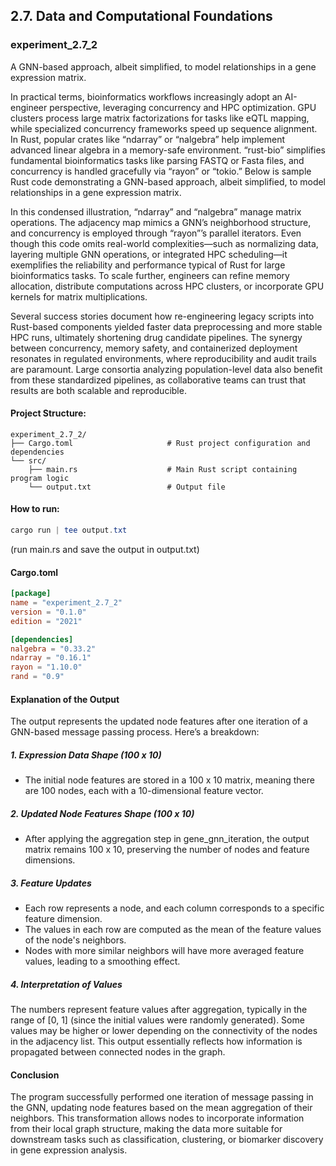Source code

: ## 2.7. Data and Computational Foundations

### experiment_2.7_2

A GNN-based approach, albeit simplified, to model relationships in a gene expression matrix.

In practical terms, bioinformatics workflows increasingly adopt an AI-engineer perspective, leveraging concurrency and HPC optimization. GPU clusters process large matrix factorizations for tasks like eQTL mapping, while specialized concurrency frameworks speed up sequence alignment. In Rust, popular crates like “ndarray” or “nalgebra” help implement advanced linear algebra in a memory-safe environment. “rust-bio” simplifies fundamental bioinformatics tasks like parsing FASTQ or Fasta files, and concurrency is handled gracefully via “rayon” or “tokio.” Below is sample Rust code demonstrating a GNN-based approach, albeit simplified, to model relationships in a gene expression matrix.

In this condensed illustration, “ndarray” and “nalgebra” manage matrix operations. The adjacency map mimics a GNN’s neighborhood structure, and concurrency is employed through “rayon”’s parallel iterators. Even though this code omits real-world complexities—such as normalizing data, layering multiple GNN operations, or integrated HPC scheduling—it exemplifies the reliability and performance typical of Rust for large bioinformatics tasks. To scale further, engineers can refine memory allocation, distribute computations across HPC clusters, or incorporate GPU kernels for matrix multiplications.

Several success stories document how re-engineering legacy scripts into Rust-based components yielded faster data preprocessing and more stable HPC runs, ultimately shortening drug candidate pipelines. The synergy between concurrency, memory safety, and containerized deployment resonates in regulated environments, where reproducibility and audit trails are paramount. Large consortia analyzing population-level data also benefit from these standardized pipelines, as collaborative teams can trust that results are both scalable and reproducible.

#### Project Structure:

```plaintext
experiment_2.7_2/
├── Cargo.toml                     # Rust project configuration and dependencies
└── src/
    ├── main.rs                    # Main Rust script containing program logic
    └── output.txt                 # Output file
```

#### How to run:

```powershell
cargo run | tee output.txt
```

(run main.rs and save the output in output.txt)
  
#### Cargo.toml

```toml
[package]
name = "experiment_2.7_2"
version = "0.1.0"
edition = "2021"

[dependencies]
nalgebra = "0.33.2"
ndarray = "0.16.1"
rayon = "1.10.0"
rand = "0.9"

```

#### Explanation of the Output

The output represents the updated node features after one iteration of a GNN-based message passing process. Here’s a breakdown:

##### 1. Expression Data Shape (100 x 10)

* The initial node features are stored in a 100 x 10 matrix, meaning there are 100 nodes, each with a 10-dimensional feature vector.

##### 2. Updated Node Features Shape (100 x 10)

* After applying the aggregation step in gene_gnn_iteration, the output matrix remains 100 x 10, preserving the number of nodes and feature dimensions.

##### 3. Feature Updates

* Each row represents a node, and each column corresponds to a specific feature dimension.
* The values in each row are computed as the mean of the feature values of the node's neighbors.
* Nodes with more similar neighbors will have more averaged feature values, leading to a smoothing effect.

##### 4. Interpretation of Values

The numbers represent feature values after aggregation, typically in the range of [0, 1] (since the initial values were randomly generated).
Some values may be higher or lower depending on the connectivity of the nodes in the adjacency list.
This output essentially reflects how information is propagated between connected nodes in the graph.

#### Conclusion

The program successfully performed one iteration of message passing in the GNN, updating node features based on the mean aggregation of their neighbors. This transformation allows nodes to incorporate information from their local graph structure, making the data more suitable for downstream tasks such as classification, clustering, or biomarker discovery in gene expression analysis.



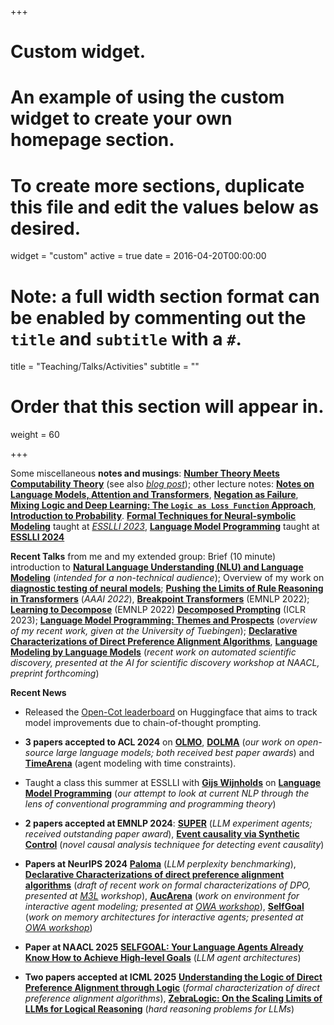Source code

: +++
# Custom widget.
# An example of using the custom widget to create your own homepage section.
# To create more sections, duplicate this file and edit the values below as desired.
widget = "custom"
active = true
date = 2016-04-20T00:00:00

# Note: a full width section format can be enabled by commenting out the `title` and `subtitle` with a `#`.
title = "Teaching/Talks/Activities"
subtitle = ""

# Order that this section will appear in.
weight = 60

+++

Some miscellaneous  **notes and musings**:  [**Number Theory Meets Computability
Theory**](https://www.krichardson.me/files/h10.pdf) (see also
[*blog post*](https://www.krichardson.me/post/number_computability/));
other lecture notes: [**Notes on Language Models, Attention and
Transformers**](https://www.krichardson.me/files/lms.pdf),
[**Negation as Failure**](https://www.krichardson.me/files/naf.pdf),
[**Mixing Logic and Deep Learning: The `Logic as Loss Function`
Approach**](https://www.krichardson.me/files/logic_dl.pdf), [**Introduction to
Probability**](https://www.krichardson.me/files/probability.pdf).
[**Formal Techniques for Neural-symbolic Modeling**](https://github.com/yakazimir/esslli_neural_symbolic)
taught at [*ESSLLI
2023*](https://2023.esslli.eu/courses-workshops-accepted/course-information.html#1),
[**Language Model
Programming**](https://github.com/yakazimir/esslli_2024_llm_programming)
taught at [**ESSLLI 2024**](https://2024.esslli.eu/) 

**Recent Talks** from me and my extended group: Brief (10 minute) introduction to
  [**Natural Language Understanding (NLU) and Language Modeling**](https://www.krichardson.me/files/nlu_lm.pdf)
  (*intended for a non-technical audience*); Overview of my work on
  [**diagnostic testing of neural
  models**](https://www.krichardson.me/files/probing.pdf);
   [**Pushing the Limits of Rule Reasoning in
  Transformers**](https://www.krichardson.me/files/aaai_2022.pdf)
  (*AAAI 2022*),  [**Breakpoint
  Transformers**](https://www.krichardson.me/files/emnlp_teaser.pdf)
  (EMNLP 2022); [**Learning to Decompose**](https://www.krichardson.me/files/EMNLP22_com.pdf) (EMNLP 2022)  [**Decomposed Prompting**](https://www.krichardson.me/files/DecomposedPrompting.pdf)
  (ICLR 2023); [**Language Model Programming: Themes and
  Prospects**](https://www.krichardson.me/files/lm_programming.pdf) (*overview of my recent work, given at the University
  of Tuebingen*); [**Declarative Characterizations of Direct
  Preference Alignment
  Algorithms**](https://www.krichardson.me/files/declarative_alignment.pdf),
  [**Language Modeling by Language Models**](https://www.krichardson.me/files/genesys.pdf) (*recent work on
  automated scientific discovery, presented at the AI for scientific
  discovery workshop at NAACL, preprint forthcoming*)  
  
  **Recent News** 
  
- Released the [Open-Cot leaderboard](https://huggingface.co/spaces/logikon/open_cot_leaderboard)
  on Huggingface that aims to track model improvements due to
  chain-of-thought prompting. 

- **3 papers accepted to ACL 2024** on
  [**OLMO**](https://arxiv.org/abs/2402.00838), [**DOLMA**](https://arxiv.org/abs/2402.00159) (*our work on open-source
  large language models; both received best paper awards*) and [**TimeArena**](https://arxiv.org/abs/2402.05733) (agent
  modeling with time constraints). 
  
- Taught a class this summer at ESSLLI with [**Gijs
  Wijnholds**](https://gijswijnholds.github.io/) on [**Language Model
  Programming**](https://github.com/yakazimir/esslli_2024_llm_programming)
  (*our attempt to look at current NLP through the lens of conventional programming and programming theory*)

- **2 papers accepted at EMNLP 2024**: [**SUPER**](https://arxiv.org/pdf/2409.07440) (*LLM experiment
  agents; received outstanding paper award*), [**Event causality via Synthetic Control**](https://www.seas.upenn.edu/~why16gzl/Event_Causality_Identification_with_Synthetic_Control.pdf)
  (*novel causal analysis techniquee for detecting event causality*)

- **Papers at NeurIPS 2024** [**Paloma**](https://arxiv.org/pdf/2312.10523)
  (*LLM perplexity benchmarking*), [**Declarative Characterizations
  of direct preference alignment algorithms**](https://openreview.net/forum?id=SDtdKJBTcI) (*draft of
  recent work on formal characterizations of DPO, presented at [M3L](https://sites.google.com/view/m3l-2024/)
  workshop*), [**AucArena**](https://openreview.net/pdf?id=hKEzHiYJXc) (*work on
  environment for interactive agent modeling; presented at [OWA
  workshop](https://sites.google.com/view/open-world-agents/home)*), [**SelfGoal**](https://openreview.net/pdf?id=vrughWt2tr)
  (*work on memory architectures for interactive agents; presented at
  [OWA workshop](https://sites.google.com/view/open-world-agents/home)*)

- **Paper at NAACL 2025** [**SELFGOAL: Your Language Agents Already Know How to Achieve High-level Goals**](https://arxiv.org/pdf/2406.04784) (*LLM agent architectures*)

- **Two papers accepted at ICML 2025** [**Understanding the Logic of Direct Preference Alignment through Logic**](https://arxiv.org/abs/2412.17696) (*formal characterization
  of direct preference alignment algorithms*), [**ZebraLogic: On the Scaling Limits of LLMs for Logical Reasoning**](https://arxiv.org/pdf/2502.01100) (*hard reasoning
  problems for LLMs*)
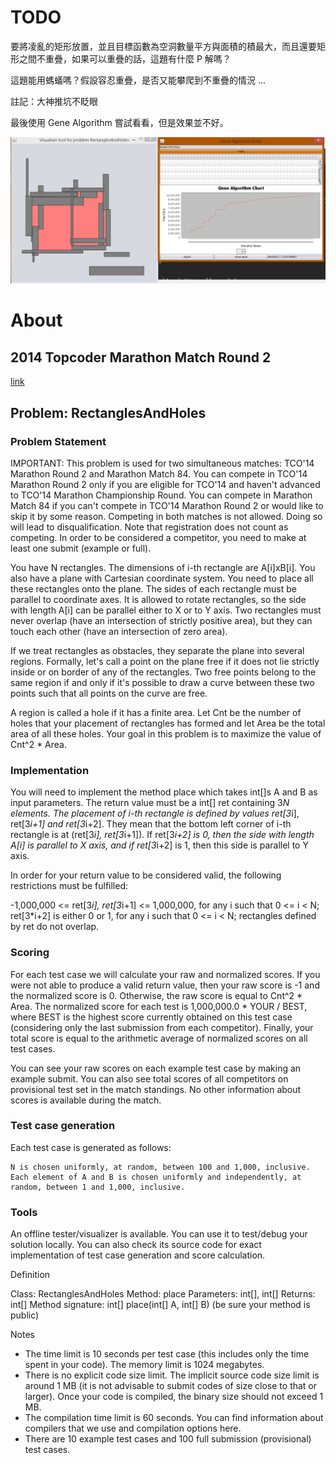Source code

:TODO
=====
要將凌亂的矩形放置，並且目標函數為空洞數量平方與面積的積最大，而且還要矩形之間不重疊，如果可以重疊的話，這題有什麼 P 解嗎？

這題能用螞蟻嗎？假設容忍重疊，是否又能攀爬到不重疊的情況 ...

註記：大神推坑不眨眼

最後使用 Gene Algorithm 嘗試看看，但是效果並不好。

![](demo.PNG)

About
=====
## 2014 Topcoder Marathon Match Round 2 ##
[link](http://community.topcoder.com/longcontest/?module=ViewProblemStatement&compid=40847&rd=15982)

## Problem: RectanglesAndHoles ##

### Problem Statement ###

IMPORTANT: This problem is used for two simultaneous matches: TCO'14 Marathon Round 2 and Marathon Match 84. You can compete in TCO'14 Marathon Round 2 only if you are eligible for TCO'14 and haven't advanced to TCO'14 Marathon Championship Round. You can compete in Marathon Match 84 if you can't compete in TCO'14 Marathon Round 2 or would like to skip it by some reason. Competing in both matches is not allowed. Doing so will lead to disqualification. Note that registration does not count as competing. In order to be considered a competitor, you need to make at least one submit (example or full).

 
You have N rectangles. The dimensions of i-th rectangle are A[i]xB[i]. You also have a plane with Cartesian coordinate system. You need to place all these rectangles onto the plane. The sides of each rectangle must be parallel to coordinate axes. It is allowed to rotate rectangles, so the side with length A[i] can be parallel either to X or to Y axis. Two rectangles must never overlap (have an intersection of strictly positive area), but they can touch each other (have an intersection of zero area).

If we treat rectangles as obstacles, they separate the plane into several regions. Formally, let's call a point on the plane free if it does not lie strictly inside or on border of any of the rectangles. Two free points belong to the same region if and only if it's possible to draw a curve between these two points such that all points on the curve are free.

A region is called a hole if it has a finite area. Let Cnt be the number of holes that your placement of rectangles has formed and let Area be the total area of all these holes. Your goal in this problem is to maximize the value of Cnt^2 * Area.

### Implementation ###

You will need to implement the method place which takes int[]s A and B as input parameters. The return value must be a int[] ret containing 3*N elements. The placement of i-th rectangle is defined by values ret[3*i], ret[3*i+1] and ret[3*i+2]. They mean that the bottom left corner of i-th rectangle is at (ret[3*i], ret[3*i+1]). If ret[3*i+2] is 0, then the side with length A[i] is parallel to X axis, and if ret[3*i+2] is 1, then this side is parallel to Y axis.

In order for your return value to be considered valid, the following restrictions must be fulfilled:

-1,000,000 <= ret[3*i], ret[3*i+1] <= 1,000,000, for any i such that 0 <= i < N; ret[3*i+2] is either 0 or 1, for any i such that 0 <= i < N; rectangles defined by ret do not overlap.

### Scoring ###

For each test case we will calculate your raw and normalized scores. If you were not able to produce a valid return value, then your raw score is -1 and the normalized score is 0. Otherwise, the raw score is equal to Cnt^2 * Area. The normalized score for each test is 1,000,000.0 * YOUR / BEST, where BEST is the highest score currently obtained on this test case (considering only the last submission from each competitor). Finally, your total score is equal to the arithmetic average of normalized scores on all test cases.

You can see your raw scores on each example test case by making an example submit. You can also see total scores of all competitors on provisional test set in the match standings. No other information about scores is available during the match.

 

### Test case generation ###

Each test case is generated as follows:

    N is chosen uniformly, at random, between 100 and 1,000, inclusive.
    Each element of A and B is chosen uniformly and independently, at random, between 1 and 1,000, inclusive.

 

### Tools ###

An offline tester/visualizer is available. You can use it to test/debug your solution locally. You can also check its source code for exact implementation of test case generation and score calculation.
 
Definition
    	
Class:	RectanglesAndHoles
Method:	place
Parameters:	int[], int[]
Returns:	int[]
Method signature:	int[] place(int[] A, int[] B)
(be sure your method is public)
    
 
Notes
-	The time limit is 10 seconds per test case (this includes only the time spent in your code). The memory limit is 1024 megabytes.
-	There is no explicit code size limit. The implicit source code size limit is around 1 MB (it is not advisable to submit codes of size close to that or larger). Once your code is compiled, the binary size should not exceed 1 MB.
-	The compilation time limit is 60 seconds. You can find information about compilers that we use and compilation options here.
-	There are 10 example test cases and 100 full submission (provisional) test cases.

■ ■ ■ ■ ■ ■ ■

Task goal:
Where a line in the listing above contains "making", copy that line.

Completed exercise:
The program successfully performed one iteration of message passing in the GNN, updating node features based on the mean aggregation of their neighbors. This transformation allows nodes to incorporate information from their local graph structure, making the data more suitable for downstream tasks such as classification, clustering, or biomarker discovery in gene expression analysis.
You can see your raw scores on each example test case by making an example submit. You can also see total scores of all competitors on provisional test set in the match standings. No other information about scores is available during the match.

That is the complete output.